In the records below, copy word for word the lines from the one with "GINECOLOGIA" up to and including the one with "strutture sanitarie con sconti".

◆ **Data for analysis**:
▼▼▼
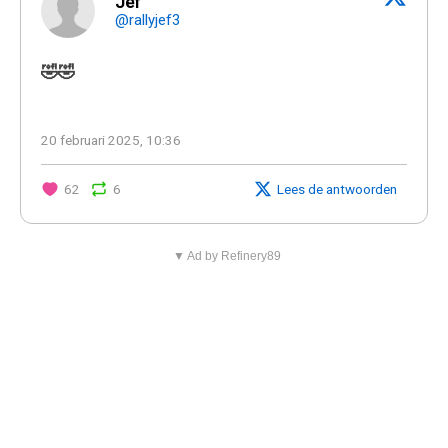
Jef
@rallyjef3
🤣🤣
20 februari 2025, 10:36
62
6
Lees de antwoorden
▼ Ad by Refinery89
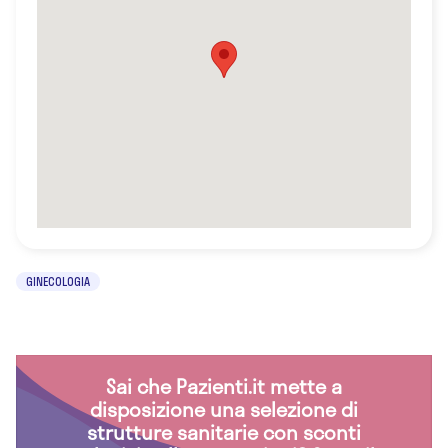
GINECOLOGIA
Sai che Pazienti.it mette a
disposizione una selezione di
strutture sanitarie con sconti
▲▲▲
▼▼▼
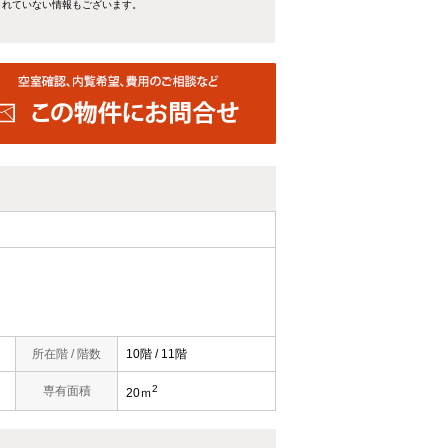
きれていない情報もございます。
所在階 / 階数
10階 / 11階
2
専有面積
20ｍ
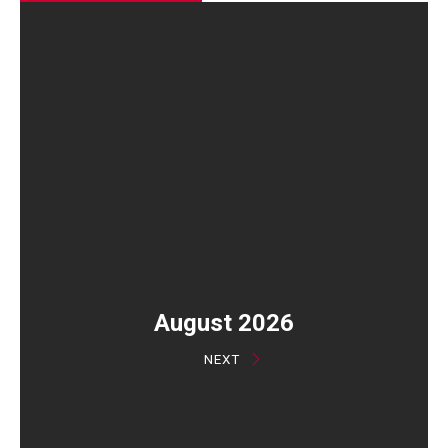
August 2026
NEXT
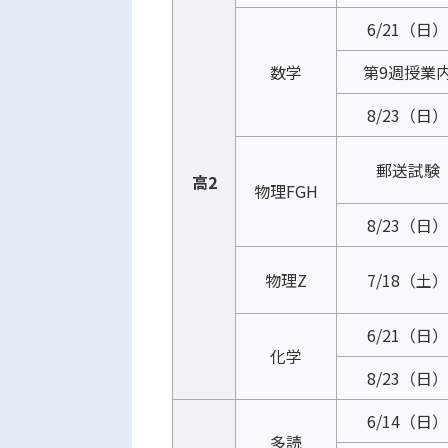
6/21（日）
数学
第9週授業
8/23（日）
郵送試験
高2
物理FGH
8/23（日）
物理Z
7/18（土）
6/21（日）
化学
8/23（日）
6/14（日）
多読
▲▲▲
◆ **Written reply**:
GINECOLOGIA
Sai che Pazienti.it mette a
disposizione una selezione di
strutture sanitarie con sconti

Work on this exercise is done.